▶ Input:
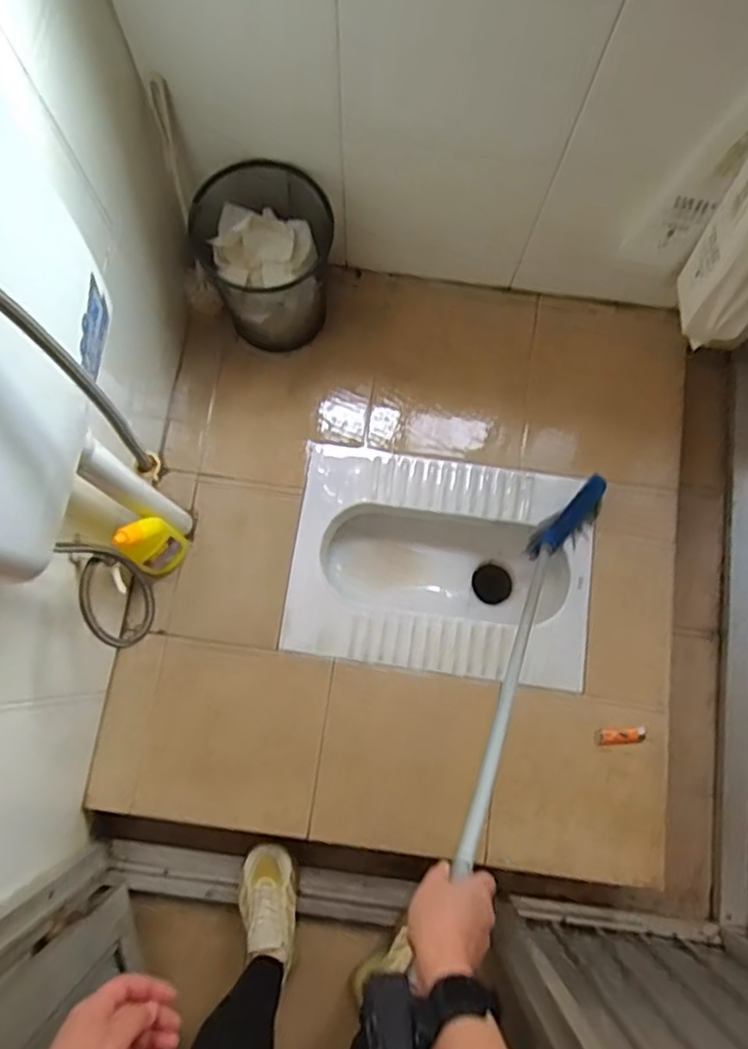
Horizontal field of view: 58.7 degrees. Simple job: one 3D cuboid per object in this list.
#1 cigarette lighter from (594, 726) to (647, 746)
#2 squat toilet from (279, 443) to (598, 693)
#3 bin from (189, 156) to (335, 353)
==
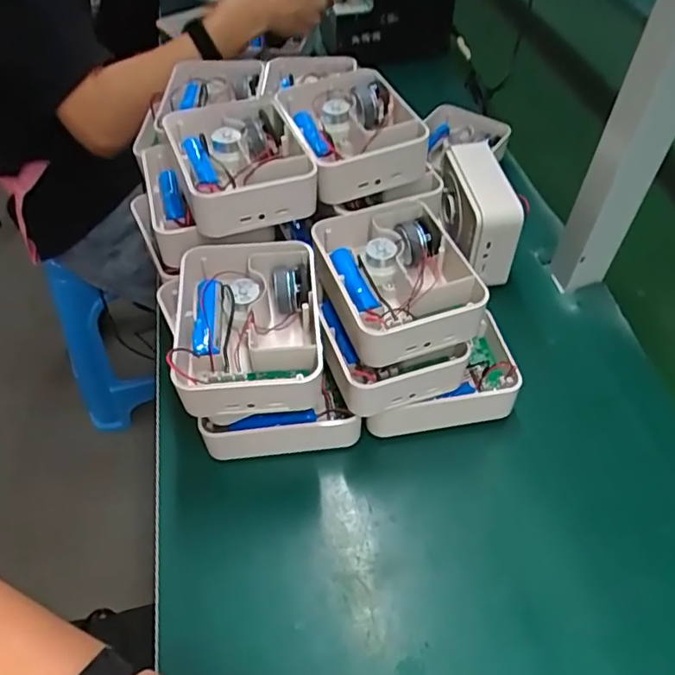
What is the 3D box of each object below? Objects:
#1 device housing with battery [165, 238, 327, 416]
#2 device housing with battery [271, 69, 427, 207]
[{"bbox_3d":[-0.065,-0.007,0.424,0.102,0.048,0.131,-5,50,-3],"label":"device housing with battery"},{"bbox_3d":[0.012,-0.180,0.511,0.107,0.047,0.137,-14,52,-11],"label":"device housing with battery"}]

▶ What to work on: Repeat, word for word, the lines above between the line holding "#2 squat toilet from (279, 443) to (598, 693)" and the line holding "#3 bin from (189, 156) to (335, 353)", inclusive; omit everything else.

▶ Exercise solution:
#2 squat toilet from (279, 443) to (598, 693)
#3 bin from (189, 156) to (335, 353)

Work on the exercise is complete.